* Records:
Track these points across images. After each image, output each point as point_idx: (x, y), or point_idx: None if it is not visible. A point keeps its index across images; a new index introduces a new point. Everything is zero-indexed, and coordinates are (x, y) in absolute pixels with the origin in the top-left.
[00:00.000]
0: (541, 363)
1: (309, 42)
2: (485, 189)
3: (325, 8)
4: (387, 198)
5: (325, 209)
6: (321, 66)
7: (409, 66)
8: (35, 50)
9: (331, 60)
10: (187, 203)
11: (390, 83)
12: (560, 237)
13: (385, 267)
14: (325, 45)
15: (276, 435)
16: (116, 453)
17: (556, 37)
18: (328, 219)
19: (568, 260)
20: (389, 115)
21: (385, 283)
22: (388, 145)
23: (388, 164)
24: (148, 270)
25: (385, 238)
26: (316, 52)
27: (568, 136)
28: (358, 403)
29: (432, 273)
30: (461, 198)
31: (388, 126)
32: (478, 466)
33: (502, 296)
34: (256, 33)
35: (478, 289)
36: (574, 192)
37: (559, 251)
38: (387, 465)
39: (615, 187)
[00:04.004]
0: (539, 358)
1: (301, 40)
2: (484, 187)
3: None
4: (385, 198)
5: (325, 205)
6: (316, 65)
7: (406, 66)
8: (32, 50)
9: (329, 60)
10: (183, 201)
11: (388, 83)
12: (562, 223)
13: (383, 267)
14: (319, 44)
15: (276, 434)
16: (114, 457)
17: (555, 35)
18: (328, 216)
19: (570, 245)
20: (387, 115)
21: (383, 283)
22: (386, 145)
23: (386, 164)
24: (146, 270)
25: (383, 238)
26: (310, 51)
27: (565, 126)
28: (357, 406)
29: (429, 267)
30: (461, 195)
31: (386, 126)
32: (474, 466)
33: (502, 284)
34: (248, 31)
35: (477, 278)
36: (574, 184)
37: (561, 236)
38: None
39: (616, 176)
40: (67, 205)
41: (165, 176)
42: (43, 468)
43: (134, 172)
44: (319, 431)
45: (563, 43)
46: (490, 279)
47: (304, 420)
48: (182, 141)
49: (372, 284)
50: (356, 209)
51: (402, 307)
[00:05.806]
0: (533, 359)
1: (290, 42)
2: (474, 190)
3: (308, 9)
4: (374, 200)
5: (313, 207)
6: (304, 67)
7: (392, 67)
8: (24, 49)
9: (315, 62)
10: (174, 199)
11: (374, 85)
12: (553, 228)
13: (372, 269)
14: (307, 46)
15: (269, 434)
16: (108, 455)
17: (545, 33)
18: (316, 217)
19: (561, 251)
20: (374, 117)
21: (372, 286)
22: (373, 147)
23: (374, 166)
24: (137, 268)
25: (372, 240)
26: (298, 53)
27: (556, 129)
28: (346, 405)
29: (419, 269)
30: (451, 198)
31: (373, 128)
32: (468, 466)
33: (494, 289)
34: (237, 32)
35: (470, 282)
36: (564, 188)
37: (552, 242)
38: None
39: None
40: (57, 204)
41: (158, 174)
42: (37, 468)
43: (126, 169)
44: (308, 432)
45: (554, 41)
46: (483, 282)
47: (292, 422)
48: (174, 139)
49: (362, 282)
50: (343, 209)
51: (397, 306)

* Goal of the exercise:
Extract each entry in full, exactly as given.

* Task output:
Track these points across images. After each image, output each point as point_idx: (x, y), or point_idx: None if it is not visible. A point keeps its index across images; a new index introduces a new point. Everything is zero-indexed, and coordinates are (x, y) in absolute pixels with the origin in the top-left.
[00:00.000]
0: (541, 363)
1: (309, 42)
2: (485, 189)
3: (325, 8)
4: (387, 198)
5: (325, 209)
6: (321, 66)
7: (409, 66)
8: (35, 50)
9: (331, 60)
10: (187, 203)
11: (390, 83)
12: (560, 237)
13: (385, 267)
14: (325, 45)
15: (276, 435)
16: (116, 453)
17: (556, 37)
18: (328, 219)
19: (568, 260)
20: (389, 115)
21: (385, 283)
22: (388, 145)
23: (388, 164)
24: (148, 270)
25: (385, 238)
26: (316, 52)
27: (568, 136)
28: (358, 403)
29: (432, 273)
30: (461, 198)
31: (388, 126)
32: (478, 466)
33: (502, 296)
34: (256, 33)
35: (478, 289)
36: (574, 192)
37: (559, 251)
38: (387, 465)
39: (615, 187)
[00:04.004]
0: (539, 358)
1: (301, 40)
2: (484, 187)
3: None
4: (385, 198)
5: (325, 205)
6: (316, 65)
7: (406, 66)
8: (32, 50)
9: (329, 60)
10: (183, 201)
11: (388, 83)
12: (562, 223)
13: (383, 267)
14: (319, 44)
15: (276, 434)
16: (114, 457)
17: (555, 35)
18: (328, 216)
19: (570, 245)
20: (387, 115)
21: (383, 283)
22: (386, 145)
23: (386, 164)
24: (146, 270)
25: (383, 238)
26: (310, 51)
27: (565, 126)
28: (357, 406)
29: (429, 267)
30: (461, 195)
31: (386, 126)
32: (474, 466)
33: (502, 284)
34: (248, 31)
35: (477, 278)
36: (574, 184)
37: (561, 236)
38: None
39: (616, 176)
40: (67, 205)
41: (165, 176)
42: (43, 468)
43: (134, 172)
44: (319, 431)
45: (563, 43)
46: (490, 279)
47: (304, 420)
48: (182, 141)
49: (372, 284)
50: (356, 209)
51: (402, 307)
[00:05.806]
0: (533, 359)
1: (290, 42)
2: (474, 190)
3: (308, 9)
4: (374, 200)
5: (313, 207)
6: (304, 67)
7: (392, 67)
8: (24, 49)
9: (315, 62)
10: (174, 199)
11: (374, 85)
12: (553, 228)
13: (372, 269)
14: (307, 46)
15: (269, 434)
16: (108, 455)
17: (545, 33)
18: (316, 217)
19: (561, 251)
20: (374, 117)
21: (372, 286)
22: (373, 147)
23: (374, 166)
24: (137, 268)
25: (372, 240)
26: (298, 53)
27: (556, 129)
28: (346, 405)
29: (419, 269)
30: (451, 198)
31: (373, 128)
32: (468, 466)
33: (494, 289)
34: (237, 32)
35: (470, 282)
36: (564, 188)
37: (552, 242)
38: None
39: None
40: (57, 204)
41: (158, 174)
42: (37, 468)
43: (126, 169)
44: (308, 432)
45: (554, 41)
46: (483, 282)
47: (292, 422)
48: (174, 139)
49: (362, 282)
50: (343, 209)
51: (397, 306)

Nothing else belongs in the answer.